Of course, contemporary-set film and television narrative has nothing at all to do with actual real life, of course, of course. Nobody actually talks like that, we don't patiently wait for each other to have a turn to speak, sometimes two people in a room have the same name, and so on, and so on. It's all a construct pretending to be connected to real life because some of the furniture looks similar.

But trope-y (tropic? tropical?) moments like these in drama are interesting maybe because they punch through as moments where the diligence of the creators or lack thereof is the most evident. Some seams are beautifully tailored, others you can pull the thread and everything unravels pretty quickly. In dumb movie upon dumb movie, our dumb horror victim can't connect to the network, because the writers just say so and it's obvious. Walter White, however, also can't get any signal out in the desert, but that makes complete sense because he went there to be nice and alone to cook meth, and he's also isolated himself from friends and family, morality, and so on. And, yeah, he's in a desert. It has been well-earned. (In actual fact, 'no signal' is not used that much in Breaking Bad as far as I remember. The opposite, 'Super Cell Reception' probably occurs more often.) See also the finale of True Detective (if you have). Because our antiheroes have pretty much burnt any and all bridges, there's no signal, so no backup, no cavalry. It wouldn't work if there was.

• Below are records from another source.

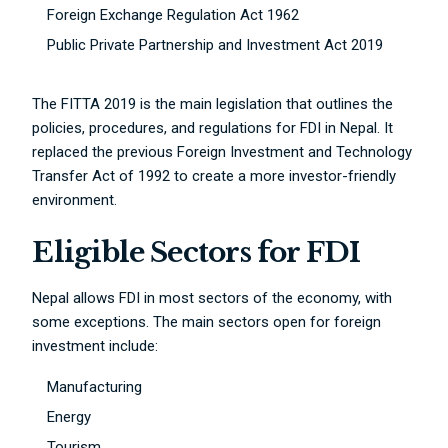
Foreign Exchange Regulation Act 1962
Public Private Partnership and Investment Act 2019
The FITTA 2019 is the main legislation that outlines the
policies, procedures, and regulations for FDI in Nepal. It
replaced the previous Foreign Investment and Technology
Transfer Act of 1992 to create a more investor-friendly
environment.
Eligible Sectors for FDI
Nepal allows FDI in most sectors of the economy, with
some exceptions. The main sectors open for foreign
investment include:
Manufacturing
Energy
Tourism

These are simple plot points, stretching the thematic connections too much is a bit flimsy. But the point is they work because they have been earned, the groundwork is there. They don't serve the story, they are the story. Our hero is lost, because there's no signal - because our hero is lost.

Alfonso Cuarón's Gravity has a great example, and I thoroughly recommend watching Jonás Cuarón's Aningaaq (around online or on the Gravity blu-ray), the short companion piece that shows the other side of one particular moment. Dr Ryan Stone (Sandra Bullock) is stuck alone in space, cut off from ground control, about as isolated as humanly possible. Trying the radio, but we know it's pointless, her whole existence at that moment has 'no signal'. But she randomly makes radio contact with an Inuit fisherman in Greenland. This is not 'super cell reception' - an Inuit fisherman is not who she wants, the connection itself cannot save her materially (but it does completely save her) - and it even makes physical sense (assuming she is above Aningaaq, there is perhaps only a few hundred miles between them, much closer than Greenland is to pretty much everywhere earthbound). The conversation is stilted, doesn't advance the plot, but is absolutely beautiful and essential to the film.

Tropes like the non-phoning phone are so often the final straw for the exasperated story consumer - 'Like that would actually happen!' - the access point for our inarticulate disappointment. But watch again carefully the films that have carried you through, and you see the makers smoothly vault over these hurdles again and again like champion jockeys, without you ever noticing.

In summary: communication devices often fail, as do writers' imaginations, but not always at the same time. And I need a new phone.